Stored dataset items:
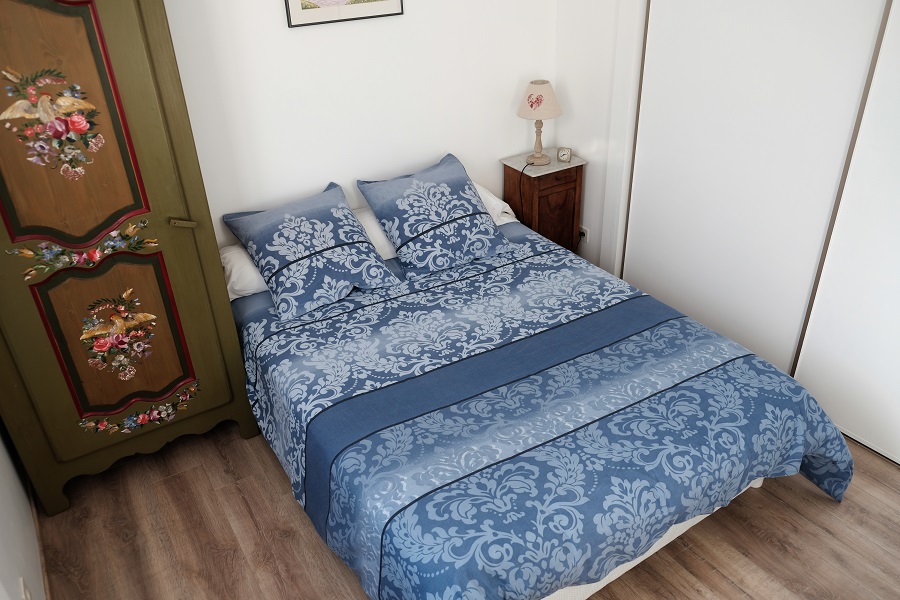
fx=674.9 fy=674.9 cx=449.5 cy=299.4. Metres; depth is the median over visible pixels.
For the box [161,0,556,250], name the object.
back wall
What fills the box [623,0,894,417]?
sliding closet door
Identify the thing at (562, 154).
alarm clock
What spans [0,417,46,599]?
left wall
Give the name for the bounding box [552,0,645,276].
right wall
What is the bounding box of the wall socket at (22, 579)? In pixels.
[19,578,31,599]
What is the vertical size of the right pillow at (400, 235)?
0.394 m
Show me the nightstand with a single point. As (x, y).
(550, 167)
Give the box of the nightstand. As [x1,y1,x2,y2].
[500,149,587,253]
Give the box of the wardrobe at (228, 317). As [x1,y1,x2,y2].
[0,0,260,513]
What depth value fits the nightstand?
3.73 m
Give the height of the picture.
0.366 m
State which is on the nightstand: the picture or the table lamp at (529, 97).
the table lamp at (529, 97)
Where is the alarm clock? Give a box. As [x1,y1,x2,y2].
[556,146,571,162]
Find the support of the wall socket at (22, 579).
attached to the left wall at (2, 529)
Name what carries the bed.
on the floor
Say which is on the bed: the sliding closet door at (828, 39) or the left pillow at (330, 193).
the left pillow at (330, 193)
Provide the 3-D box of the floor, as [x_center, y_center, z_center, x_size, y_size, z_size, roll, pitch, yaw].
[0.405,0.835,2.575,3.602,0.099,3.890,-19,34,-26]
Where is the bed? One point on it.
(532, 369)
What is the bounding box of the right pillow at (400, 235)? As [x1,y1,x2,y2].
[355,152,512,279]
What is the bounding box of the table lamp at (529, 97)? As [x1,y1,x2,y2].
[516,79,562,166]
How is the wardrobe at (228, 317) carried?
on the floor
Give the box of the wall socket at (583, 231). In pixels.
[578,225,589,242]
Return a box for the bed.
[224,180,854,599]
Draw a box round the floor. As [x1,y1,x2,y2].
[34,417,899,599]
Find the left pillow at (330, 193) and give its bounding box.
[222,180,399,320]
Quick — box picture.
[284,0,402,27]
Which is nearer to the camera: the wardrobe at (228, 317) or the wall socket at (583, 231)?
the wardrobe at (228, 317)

- _WHAT NEEDS TO BE DONE_
The records above must be printed exactly, but the pictures they hold should be omitted.

- _WRITTEN ANSWER_
fx=674.9 fy=674.9 cx=449.5 cy=299.4. Metres; depth is the median over visible pixels.
For the box [161,0,556,250], name the object.
back wall
What fills the box [623,0,894,417]?
sliding closet door
Identify the thing at (562, 154).
alarm clock
What spans [0,417,46,599]?
left wall
Give the name for the bounding box [552,0,645,276].
right wall
What is the bounding box of the wall socket at (22, 579)? In pixels.
[19,578,31,599]
What is the vertical size of the right pillow at (400, 235)?
0.394 m
Show me the nightstand with a single point. As (x, y).
(550, 167)
Give the box of the nightstand. As [x1,y1,x2,y2].
[500,149,587,253]
Give the box of the wardrobe at (228, 317). As [x1,y1,x2,y2].
[0,0,260,513]
What depth value fits the nightstand?
3.73 m
Give the height of the picture.
0.366 m
State which is on the nightstand: the picture or the table lamp at (529, 97).
the table lamp at (529, 97)
Where is the alarm clock? Give a box. As [x1,y1,x2,y2].
[556,146,571,162]
Find the support of the wall socket at (22, 579).
attached to the left wall at (2, 529)
Name what carries the bed.
on the floor
Say which is on the bed: the sliding closet door at (828, 39) or the left pillow at (330, 193).
the left pillow at (330, 193)
Provide the 3-D box of the floor, as [x_center, y_center, z_center, x_size, y_size, z_size, roll, pitch, yaw].
[0.405,0.835,2.575,3.602,0.099,3.890,-19,34,-26]
Where is the bed? One point on it.
(532, 369)
What is the bounding box of the right pillow at (400, 235)? As [x1,y1,x2,y2].
[355,152,512,279]
What is the bounding box of the table lamp at (529, 97)? As [x1,y1,x2,y2].
[516,79,562,166]
How is the wardrobe at (228, 317) carried?
on the floor
Give the box of the wall socket at (583, 231). In pixels.
[578,225,589,242]
Return a box for the bed.
[224,180,854,599]
Draw a box round the floor. As [x1,y1,x2,y2].
[34,417,899,599]
Find the left pillow at (330, 193) and give its bounding box.
[222,180,399,320]
Quick — box picture.
[284,0,402,27]
Which is nearer to the camera: the wardrobe at (228, 317) or the wall socket at (583, 231)?
the wardrobe at (228, 317)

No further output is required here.